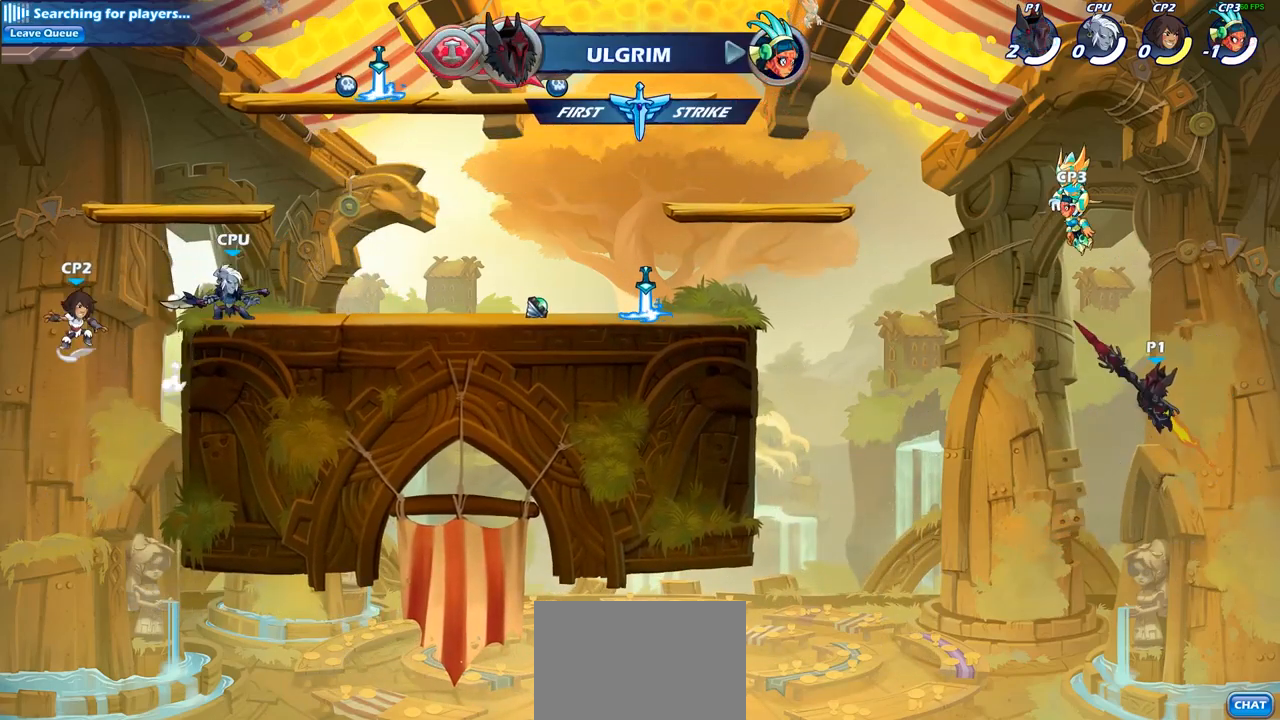
{"buttons": [], "left_stick": "left", "right_stick": "center", "events": [[267, "left_stick", "left"], [383, "CIRCLE", "up"]]}
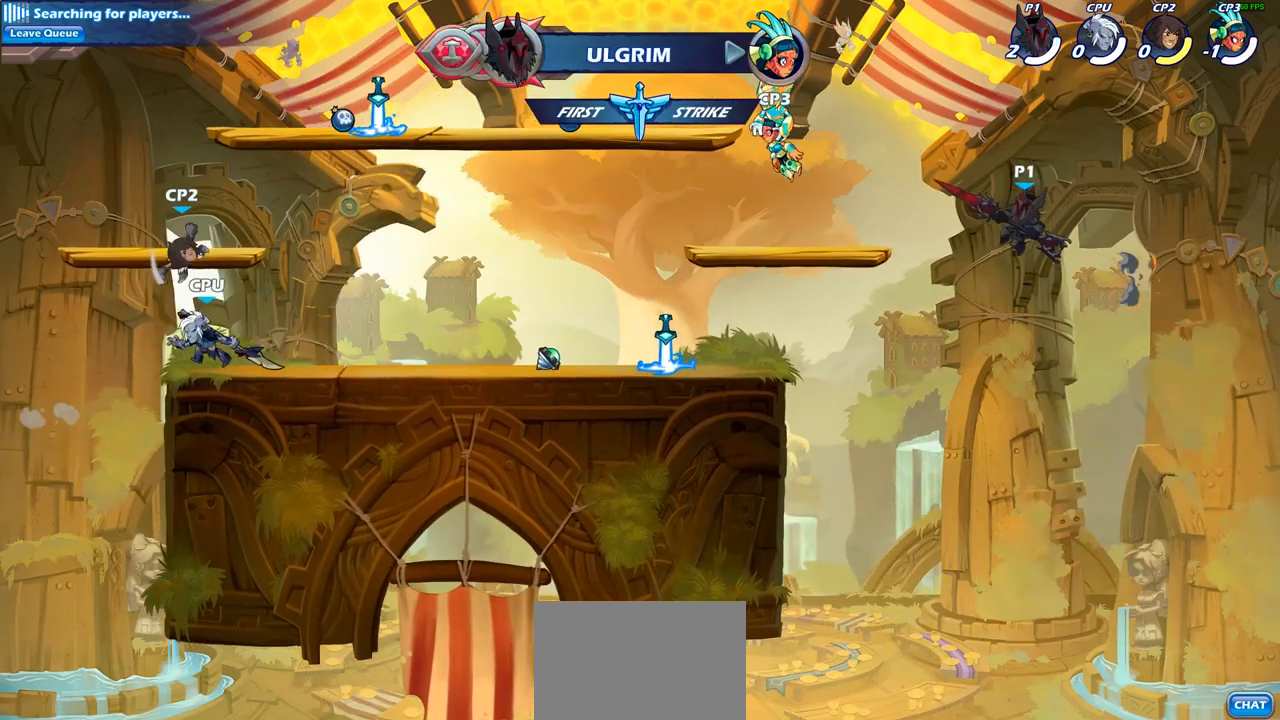
{"buttons": ["R2"], "left_stick": "left", "right_stick": "center", "events": [[367, "R1", "down"], [367, "R2", "down"], [500, "R1", "up"]]}
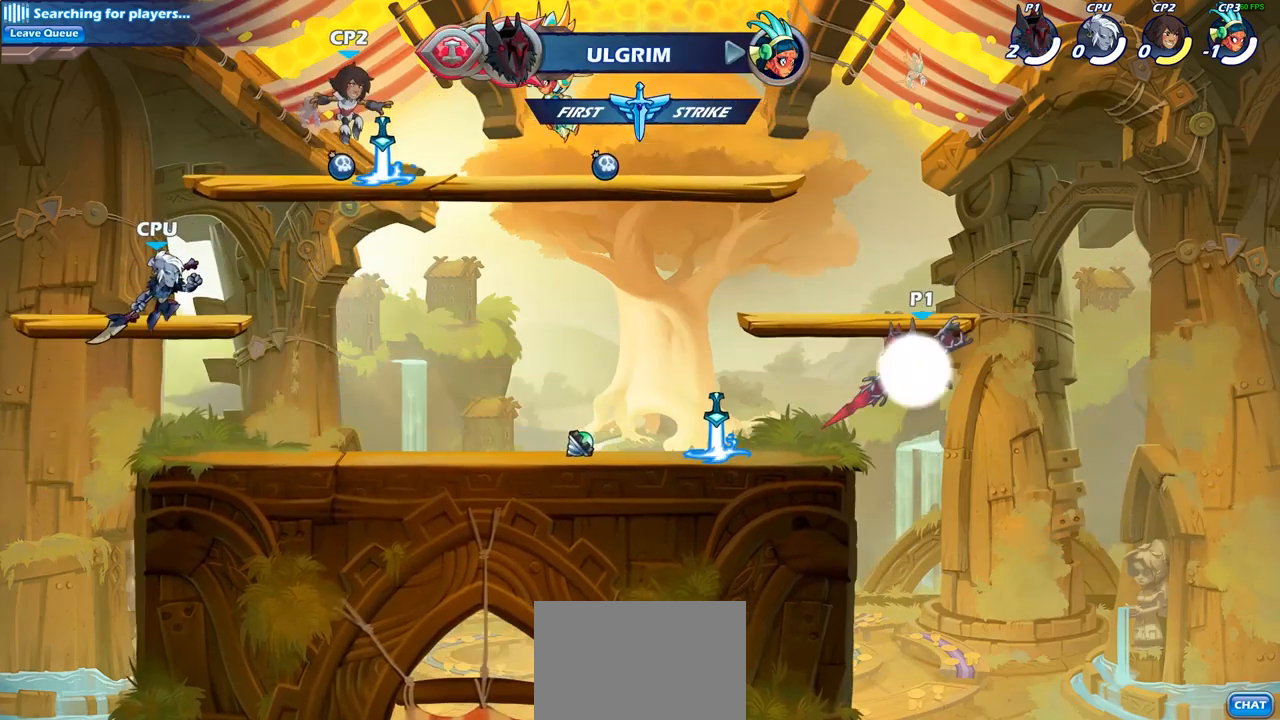
{"buttons": [], "left_stick": "center", "right_stick": "center", "events": [[17, "R2", "up"], [117, "R1", "down"], [200, "R1", "up"], [267, "left_stick", "center"]]}
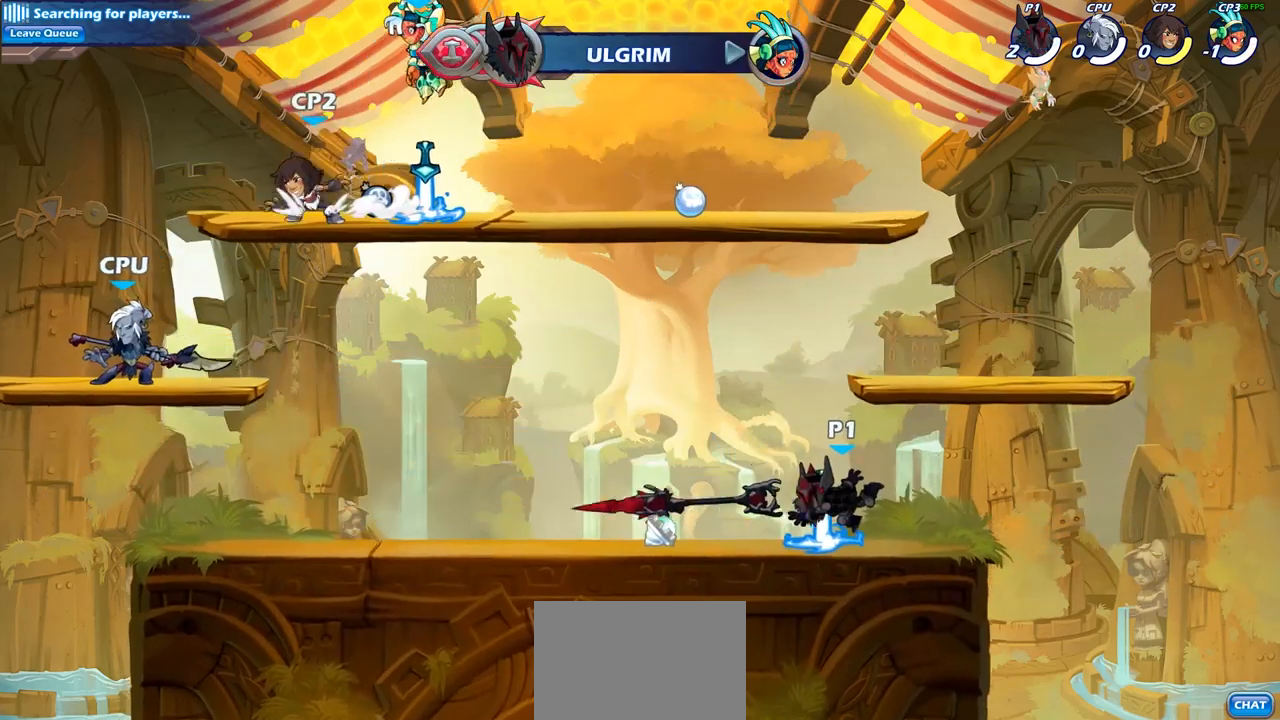
{"buttons": [], "left_stick": "left", "right_stick": "center", "events": [[167, "R1", "down"], [183, "left_stick", "left"], [300, "R1", "up"]]}
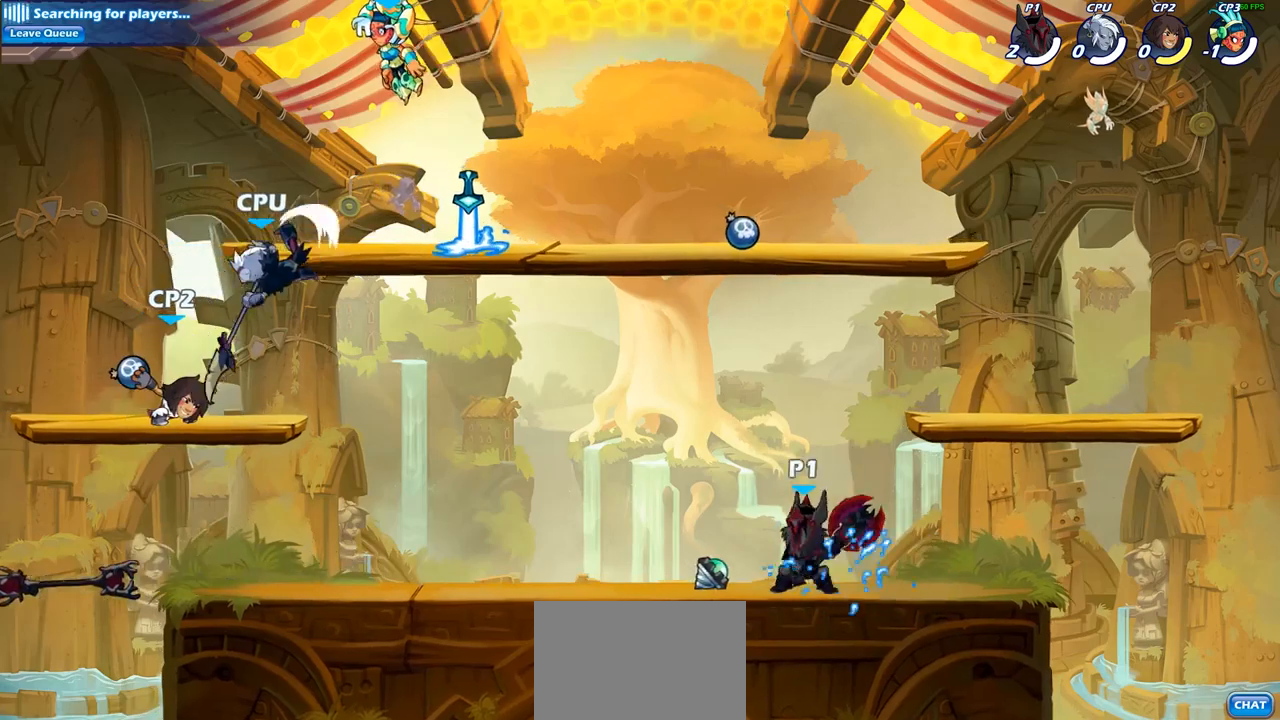
{"buttons": [], "left_stick": "center", "right_stick": "center", "events": [[233, "R1", "down"], [233, "R2", "down"], [350, "CIRCLE", "down"], [350, "R1", "up"], [367, "R2", "up"], [383, "left_stick", "center"], [450, "CIRCLE", "up"]]}
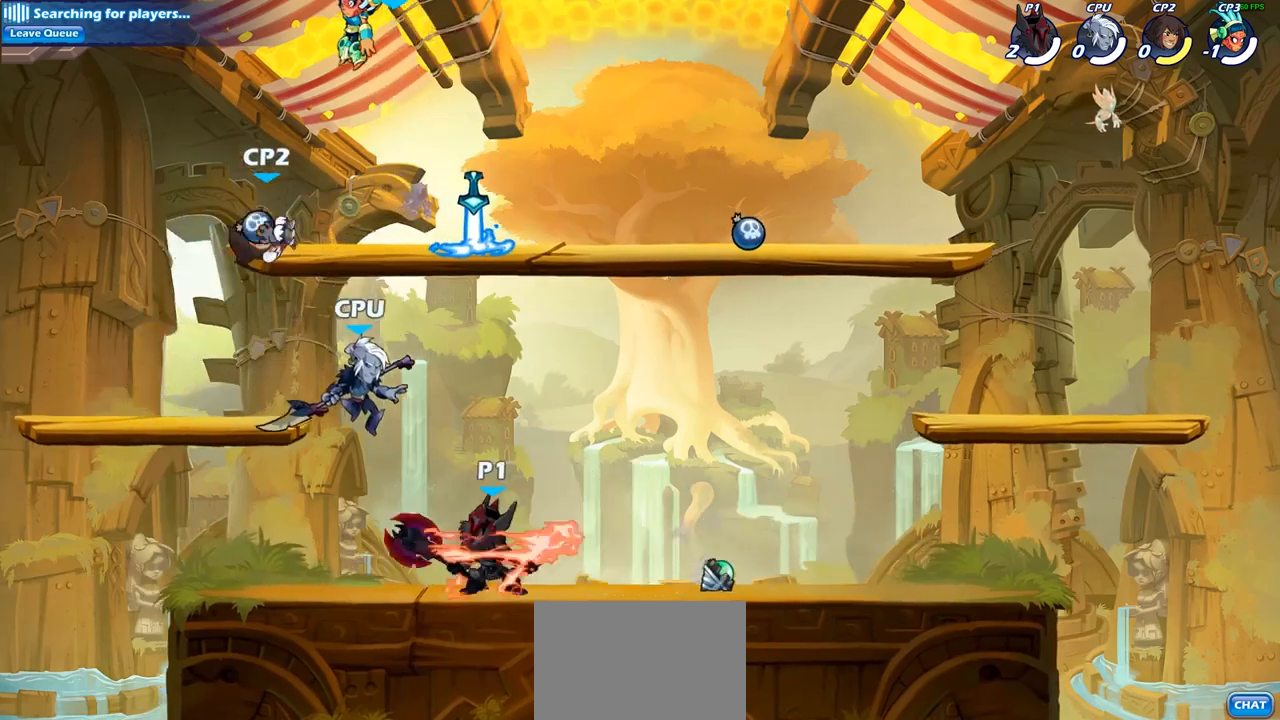
{"buttons": [], "left_stick": "center", "right_stick": "center", "events": []}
============================================================
YOUR GOAL:
Repeat every record above exactly. Omit the pictures.

SOLUTION TO THIS EXERCISE:
{"buttons": [], "left_stick": "left", "right_stick": "center", "events": [[267, "left_stick", "left"], [383, "CIRCLE", "up"]]}
{"buttons": ["R2"], "left_stick": "left", "right_stick": "center", "events": [[367, "R1", "down"], [367, "R2", "down"], [500, "R1", "up"]]}
{"buttons": [], "left_stick": "center", "right_stick": "center", "events": [[17, "R2", "up"], [117, "R1", "down"], [200, "R1", "up"], [267, "left_stick", "center"]]}
{"buttons": [], "left_stick": "left", "right_stick": "center", "events": [[167, "R1", "down"], [183, "left_stick", "left"], [300, "R1", "up"]]}
{"buttons": [], "left_stick": "center", "right_stick": "center", "events": [[233, "R1", "down"], [233, "R2", "down"], [350, "CIRCLE", "down"], [350, "R1", "up"], [367, "R2", "up"], [383, "left_stick", "center"], [450, "CIRCLE", "up"]]}
{"buttons": [], "left_stick": "center", "right_stick": "center", "events": []}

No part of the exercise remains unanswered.